Wolff is one of America’s most treasured storytellers and a revered teacher of writers, including many who name him as a mentor from his 17 years of teaching at Syracuse University. An award-winning writer and memoirist, Wolff is the Ward W. and Priscilla B. Woods Professor in the Humanities at Stanford University.
Among Wolff’s many accomplishments is his memoir, “This Boy’s Life,” which details his turbulent childhood, and was made into a film, starring Robert DeNiro and Leonardo DiCaprio. His collection of short stories, “Our Story Begins: New and Selected Stories,” won The Story Prize.

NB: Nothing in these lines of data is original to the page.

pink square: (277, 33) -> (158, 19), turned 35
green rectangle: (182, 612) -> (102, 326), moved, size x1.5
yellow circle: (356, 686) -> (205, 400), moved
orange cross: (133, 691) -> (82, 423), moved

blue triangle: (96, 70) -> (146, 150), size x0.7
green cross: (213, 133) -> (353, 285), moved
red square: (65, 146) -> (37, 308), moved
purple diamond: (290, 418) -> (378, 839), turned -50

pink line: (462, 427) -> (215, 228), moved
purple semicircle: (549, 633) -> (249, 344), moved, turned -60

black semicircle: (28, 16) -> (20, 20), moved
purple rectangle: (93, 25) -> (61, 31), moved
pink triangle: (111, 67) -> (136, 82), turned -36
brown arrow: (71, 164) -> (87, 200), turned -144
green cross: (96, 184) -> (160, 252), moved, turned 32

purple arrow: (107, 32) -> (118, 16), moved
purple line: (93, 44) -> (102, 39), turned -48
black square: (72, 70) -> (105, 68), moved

Other honors include the PEN/Malamud Award and the Rea Award—both for excellence in the short story—the Los Angeles Times Book Prize and the PEN/Faulkner Award. In 2015 he received the National Medal of Arts from President Barack Obama during a ceremony at the White House.
His other works include the memoir “In Pharaoh’s Army: Memories of the Lost War,” in which he chronicled his wartime experiences in Vietnam; the novels “The Barracks Thief” and “Old School”; and four collections of short stories, “In the Garden of the North American Martyrs,” “Back in the World,” “The Night in Question” and, most recently, “Our Story Begins.”

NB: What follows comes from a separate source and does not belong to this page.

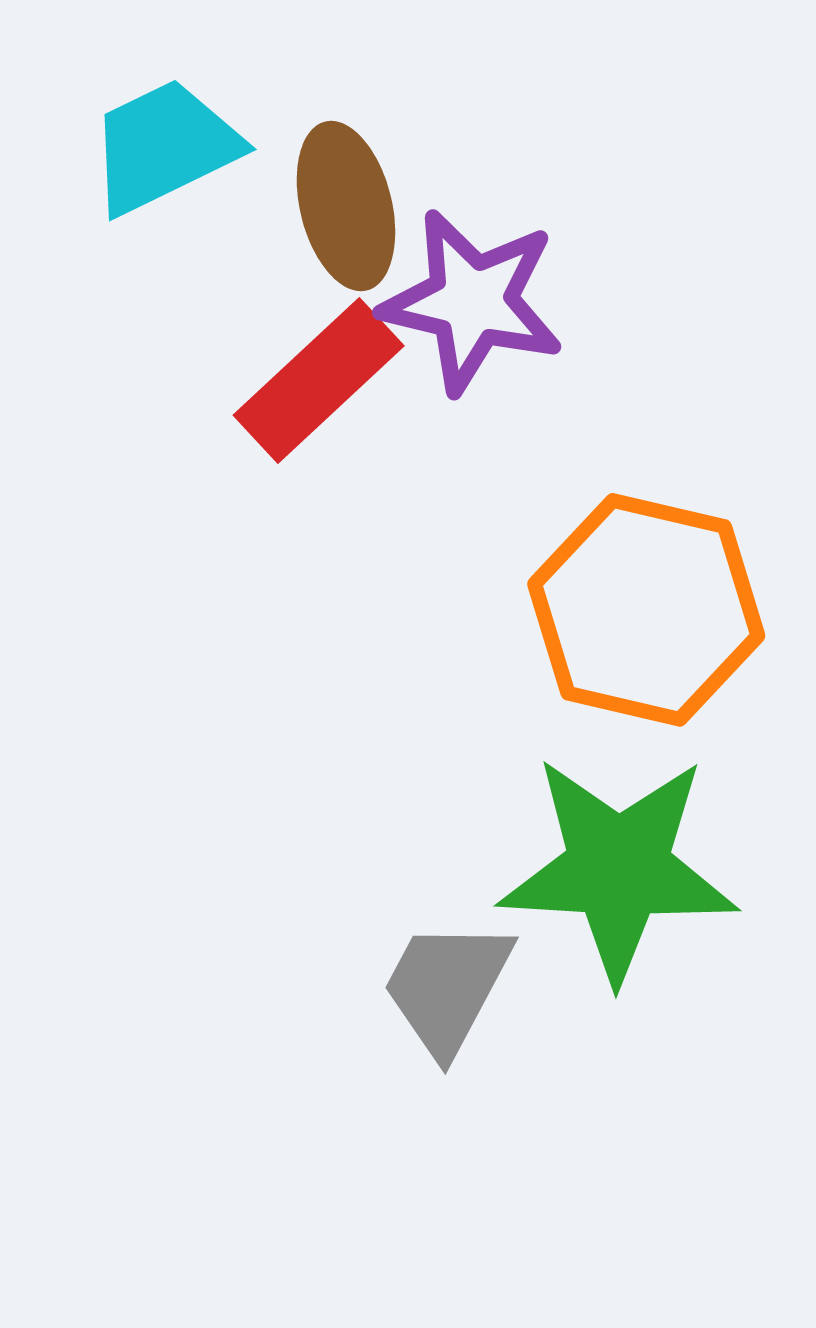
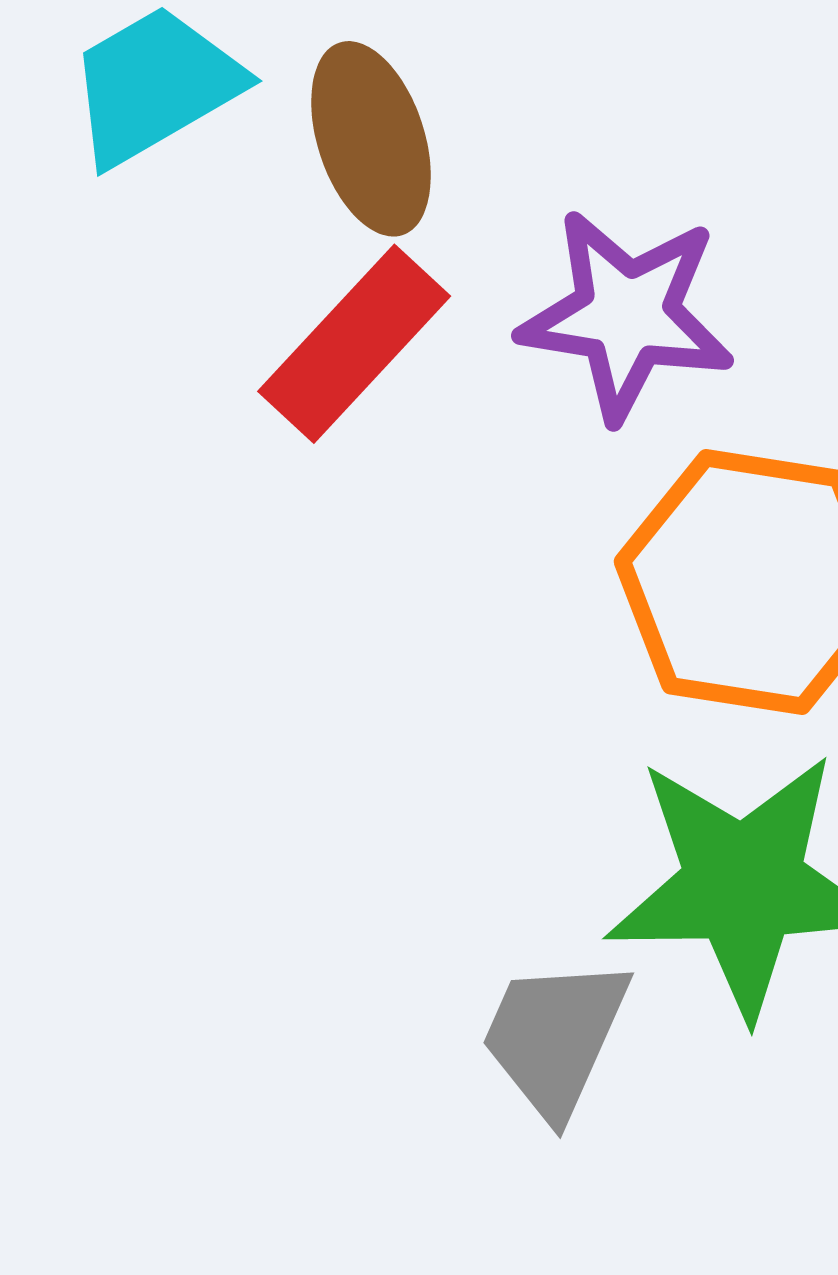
purple star: (472, 301) -> (627, 315), moved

While at Syracuse, Wolff was instrumental in building the success and prestige of Syracuse’s M.F.A. Program in Creative Writing. Wolff, who taught in the program from 1980 to 1997, was invited here by legendary short story writer Raymond Carver. Wolff’s students at Syracuse included George Saunders, Jay McInerney, Chris Kennedy,Tom Perrotta and Alice Sebold. He remains a core reason for the program’s continued achievements in attracting top writers as teachers and developing writers as students.

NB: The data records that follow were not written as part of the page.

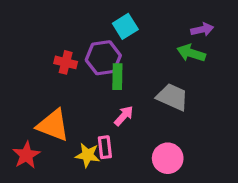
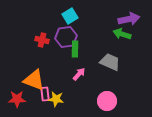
cyan square: (125, 26) -> (70, 16), moved
purple arrow: (202, 29) -> (129, 19), size x1.5
pink rectangle: (105, 147) -> (45, 94), moved
red star: (26, 155) -> (17, 99), turned 30

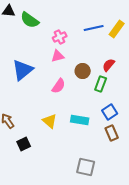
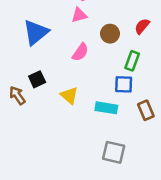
green rectangle: (101, 84) -> (132, 61), moved
blue square: (110, 112) -> (124, 84), moved, turned 35
cyan rectangle: (80, 120) -> (106, 108), moved
black square: (24, 144) -> (37, 79), moved

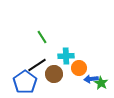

Wolff has also been the editor of “Best American Short Stories,” “The Vintage Book of Contemporary American Short Stories” and “A Doctor’s Visit: The Short Stories of Anton Chekhov.” He is a fellow of the American Academy of Arts and Sciences, and of the American Academy of Arts and Letters. His work appears regularly in The New Yorker, The Atlantic, Harper’s and other magazines and literary journals. He also is involved with The Big Read, an initiative of the National Endowment for the Arts that develops community-wide reading programs around the country.